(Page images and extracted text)
+ + + + +

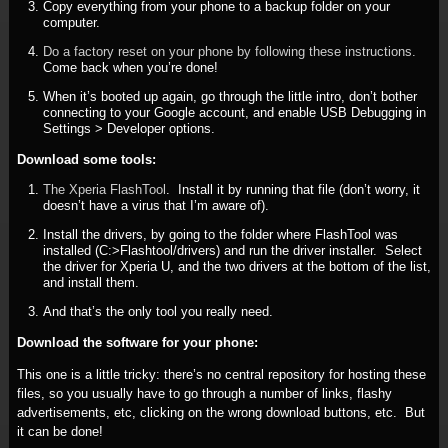
Copy everything from your phone to a backup folder on your
computer.
Do a factory reset on your phone by following these instructions.
Come back when you’re done!
When it’s booted up again, go through the little intro, don’t bother
connecting to your Google account, and enable USB Debugging in
Settings > Developer options.
Download some tools:
The Xperia FlashTool
. Install it by running that file (don’t worry, it
doesn’t have a virus that I’m aware of).
Install the drivers, by going to the folder where FlashTool was
installed (C:>Flashtool/drivers) and run the driver installer. Select
the driver for Xperia U, and the two drivers at the bottom of the list,
and install them.
And that’s the only tool you really need.
Download the software for your phone:
This one is a little tricky: there’s no central repository for hosting these
files, so you usually have to go through a number of links, flashy
advertisements, etc, clicking on the wrong download buttons, etc. But
it can be done!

+ + + + +

◆ **WHAT YOU ARE ASKED TO DO**
Transcribe all of the data above verbatim but omit every picture.

◆ **WRITTEN ANSWER**
Copy everything from your phone to a backup folder on your
computer.
Do a factory reset on your phone by following these instructions.
Come back when you’re done!
When it’s booted up again, go through the little intro, don’t bother
connecting to your Google account, and enable USB Debugging in
Settings > Developer options.
Download some tools:
The Xperia FlashTool
. Install it by running that file (don’t worry, it
doesn’t have a virus that I’m aware of).
Install the drivers, by going to the folder where FlashTool was
installed (C:>Flashtool/drivers) and run the driver installer. Select
the driver for Xperia U, and the two drivers at the bottom of the list,
and install them.
And that’s the only tool you really need.
Download the software for your phone:
This one is a little tricky: there’s no central repository for hosting these
files, so you usually have to go through a number of links, flashy
advertisements, etc, clicking on the wrong download buttons, etc. But
it can be done!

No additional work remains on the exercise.